The next day, the VERY NEXT, I went up to good old TJC to pick Darius up from class (if I'm remembering correctly, his car was being fixed). We're driving along in Dad's truck (I can't remember why I was in Dad's truck and not my car. It might have had something to do with the fact that my car was a Volkswagen Rabbit that was as old as I was and also it was uglier than all sin ever combined. Do you know how I acquired such a car? Well it's the sort of thing that happens when you total your first car 2 months after getting it, and a guy that your family goes to church with is desperate to get rid of that ugly thing in his driveway. How much did the rabbit cost? Me teaching two of his Sunday school lessons. Also, her name was Jessica because she was red, like Jessica Rabbit. Right?) and I am right in the middle of recounting the story to Darius of the night before, you know, poor Heath's bad fortune with his car registration, when I see police lights in the rear view mirror.
I freaked OUT.
It was my first time being pulled over. Darius advised that turning left was NOT a good idea and told me to just pull over on a side street. So I did. And the cop, who was even super nicer than the one the night before, proceeds to tell me that my registration has expired. I explain that it's my Dad's truck and he was understanding but still had to give me a ticket (side note, I got it dismissed since the car wasn't in my name and Dad promptly got the registration up to date). I looked at Darius and said "What are the freaking odds???" Just as I was telling him Heath's story!

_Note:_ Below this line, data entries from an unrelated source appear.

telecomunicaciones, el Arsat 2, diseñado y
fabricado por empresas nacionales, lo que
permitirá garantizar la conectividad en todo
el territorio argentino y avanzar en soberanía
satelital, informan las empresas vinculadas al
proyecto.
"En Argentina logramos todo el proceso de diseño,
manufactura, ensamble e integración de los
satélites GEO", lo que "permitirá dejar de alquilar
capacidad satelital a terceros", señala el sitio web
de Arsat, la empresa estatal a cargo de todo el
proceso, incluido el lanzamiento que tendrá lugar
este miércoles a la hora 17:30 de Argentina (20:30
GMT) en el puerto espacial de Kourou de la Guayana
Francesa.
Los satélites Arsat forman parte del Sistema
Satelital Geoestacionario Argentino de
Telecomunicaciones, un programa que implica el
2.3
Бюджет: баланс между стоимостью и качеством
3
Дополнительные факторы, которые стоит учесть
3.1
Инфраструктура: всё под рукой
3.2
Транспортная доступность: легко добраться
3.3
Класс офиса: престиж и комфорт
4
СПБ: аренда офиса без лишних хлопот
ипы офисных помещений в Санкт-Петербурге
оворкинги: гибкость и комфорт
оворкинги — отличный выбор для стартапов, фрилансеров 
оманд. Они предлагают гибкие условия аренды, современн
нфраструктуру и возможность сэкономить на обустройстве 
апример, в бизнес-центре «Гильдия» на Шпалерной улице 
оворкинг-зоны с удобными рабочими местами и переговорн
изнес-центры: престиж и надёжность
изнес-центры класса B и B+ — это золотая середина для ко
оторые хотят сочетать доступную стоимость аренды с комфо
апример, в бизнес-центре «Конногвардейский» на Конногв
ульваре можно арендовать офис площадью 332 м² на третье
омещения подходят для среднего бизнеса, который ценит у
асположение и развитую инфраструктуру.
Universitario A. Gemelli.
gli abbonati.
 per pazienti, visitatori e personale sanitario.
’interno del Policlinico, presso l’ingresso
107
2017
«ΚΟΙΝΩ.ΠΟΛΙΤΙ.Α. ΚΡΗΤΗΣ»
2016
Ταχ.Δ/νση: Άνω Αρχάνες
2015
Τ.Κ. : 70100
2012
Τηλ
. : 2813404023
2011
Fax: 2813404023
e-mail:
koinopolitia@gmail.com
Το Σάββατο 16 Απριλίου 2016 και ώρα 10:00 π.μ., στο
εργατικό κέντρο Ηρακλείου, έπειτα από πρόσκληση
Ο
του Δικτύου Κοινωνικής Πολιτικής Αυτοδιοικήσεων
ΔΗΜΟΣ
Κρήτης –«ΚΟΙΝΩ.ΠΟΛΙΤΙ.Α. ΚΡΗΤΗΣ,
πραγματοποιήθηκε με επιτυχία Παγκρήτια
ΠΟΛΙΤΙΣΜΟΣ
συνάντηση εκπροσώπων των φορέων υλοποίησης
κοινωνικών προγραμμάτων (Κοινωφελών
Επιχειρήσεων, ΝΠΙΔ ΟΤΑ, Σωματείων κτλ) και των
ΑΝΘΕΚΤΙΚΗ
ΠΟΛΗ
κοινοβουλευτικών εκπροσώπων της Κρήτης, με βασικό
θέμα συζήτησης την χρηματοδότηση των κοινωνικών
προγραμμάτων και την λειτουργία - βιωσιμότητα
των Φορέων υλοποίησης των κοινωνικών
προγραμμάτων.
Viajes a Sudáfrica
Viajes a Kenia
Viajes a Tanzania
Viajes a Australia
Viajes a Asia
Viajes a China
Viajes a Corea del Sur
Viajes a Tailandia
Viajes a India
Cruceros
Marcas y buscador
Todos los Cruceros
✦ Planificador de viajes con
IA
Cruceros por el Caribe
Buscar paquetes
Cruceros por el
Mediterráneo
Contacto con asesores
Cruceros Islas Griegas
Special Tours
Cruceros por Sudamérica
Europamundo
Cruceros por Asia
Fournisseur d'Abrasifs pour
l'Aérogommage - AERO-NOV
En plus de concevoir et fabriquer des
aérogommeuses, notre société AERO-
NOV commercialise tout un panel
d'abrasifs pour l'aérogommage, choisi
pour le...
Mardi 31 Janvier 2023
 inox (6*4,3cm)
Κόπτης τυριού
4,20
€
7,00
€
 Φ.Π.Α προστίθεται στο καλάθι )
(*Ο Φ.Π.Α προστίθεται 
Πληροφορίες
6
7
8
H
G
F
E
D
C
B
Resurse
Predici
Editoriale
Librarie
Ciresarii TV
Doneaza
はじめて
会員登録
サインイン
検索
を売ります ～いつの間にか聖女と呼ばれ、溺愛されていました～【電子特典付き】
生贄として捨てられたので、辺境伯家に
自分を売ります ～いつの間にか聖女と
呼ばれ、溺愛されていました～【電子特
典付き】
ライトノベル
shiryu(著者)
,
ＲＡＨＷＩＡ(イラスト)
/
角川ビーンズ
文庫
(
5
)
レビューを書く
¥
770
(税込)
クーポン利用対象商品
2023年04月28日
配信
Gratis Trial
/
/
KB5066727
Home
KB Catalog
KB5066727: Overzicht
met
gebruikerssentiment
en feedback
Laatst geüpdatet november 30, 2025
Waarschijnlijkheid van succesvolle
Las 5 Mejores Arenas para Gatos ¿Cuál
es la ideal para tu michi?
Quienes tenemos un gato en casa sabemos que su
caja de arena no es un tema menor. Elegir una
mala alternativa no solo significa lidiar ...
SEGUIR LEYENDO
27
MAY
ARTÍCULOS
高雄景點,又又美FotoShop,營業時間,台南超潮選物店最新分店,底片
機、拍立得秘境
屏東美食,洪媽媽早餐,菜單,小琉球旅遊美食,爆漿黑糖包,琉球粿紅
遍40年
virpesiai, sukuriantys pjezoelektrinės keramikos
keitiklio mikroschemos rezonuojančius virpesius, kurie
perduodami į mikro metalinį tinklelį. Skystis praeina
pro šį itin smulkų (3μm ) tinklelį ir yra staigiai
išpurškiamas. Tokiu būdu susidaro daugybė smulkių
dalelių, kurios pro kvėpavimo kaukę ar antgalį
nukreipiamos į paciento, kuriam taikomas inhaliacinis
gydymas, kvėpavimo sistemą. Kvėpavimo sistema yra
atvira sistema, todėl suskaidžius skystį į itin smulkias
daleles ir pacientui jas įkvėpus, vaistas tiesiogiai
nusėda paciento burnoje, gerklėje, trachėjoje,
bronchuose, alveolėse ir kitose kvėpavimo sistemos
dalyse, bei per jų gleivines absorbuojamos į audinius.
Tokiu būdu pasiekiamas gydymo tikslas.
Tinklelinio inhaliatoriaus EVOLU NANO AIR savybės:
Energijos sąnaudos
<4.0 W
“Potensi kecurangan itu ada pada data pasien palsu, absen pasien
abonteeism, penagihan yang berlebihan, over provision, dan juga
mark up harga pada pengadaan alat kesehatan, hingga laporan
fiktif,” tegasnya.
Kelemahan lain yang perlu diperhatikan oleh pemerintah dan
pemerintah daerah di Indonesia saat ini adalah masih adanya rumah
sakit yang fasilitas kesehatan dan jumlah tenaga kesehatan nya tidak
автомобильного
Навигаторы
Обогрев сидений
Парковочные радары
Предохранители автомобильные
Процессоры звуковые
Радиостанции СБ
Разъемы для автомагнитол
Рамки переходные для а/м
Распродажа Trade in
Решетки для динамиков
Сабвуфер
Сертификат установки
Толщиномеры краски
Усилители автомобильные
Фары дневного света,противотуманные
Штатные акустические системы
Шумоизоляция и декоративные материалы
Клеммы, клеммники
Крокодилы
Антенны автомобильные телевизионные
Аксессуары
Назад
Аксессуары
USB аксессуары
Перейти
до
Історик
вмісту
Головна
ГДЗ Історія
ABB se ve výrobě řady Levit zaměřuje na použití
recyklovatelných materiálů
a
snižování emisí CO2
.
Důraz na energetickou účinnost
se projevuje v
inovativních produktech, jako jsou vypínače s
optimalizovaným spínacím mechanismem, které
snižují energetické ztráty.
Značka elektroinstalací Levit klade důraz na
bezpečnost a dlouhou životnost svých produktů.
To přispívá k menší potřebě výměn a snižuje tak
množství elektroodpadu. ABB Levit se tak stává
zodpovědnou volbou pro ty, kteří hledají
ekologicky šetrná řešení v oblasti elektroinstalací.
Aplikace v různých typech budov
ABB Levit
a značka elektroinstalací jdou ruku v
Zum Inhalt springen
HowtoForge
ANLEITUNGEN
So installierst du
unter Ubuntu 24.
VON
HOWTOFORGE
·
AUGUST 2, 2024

Just wait. It gets better.

Later that day, Darius is on the phone with Amber (his girlfriend at the time), and telling her the bizarre events of the day, me telling him Heath's car registration woes just as my car registration woes come to fruition, and lo and behold, Amber gets pulled over and has to hang up. She calls Darius back a few minutes later because she got pulled over for EXPIRED CAR REGISTRATION.
I know, right?

That night, at institute, everyone who got a ticket for expired car registration in the past 24 hours raised their hands. It was kind of one of those moments where you're filled with a mixture of feelings involving shame, ridiculousness, hilarity, and a little bit of pride.

I mean, cuz seriously, what ARE the odds?????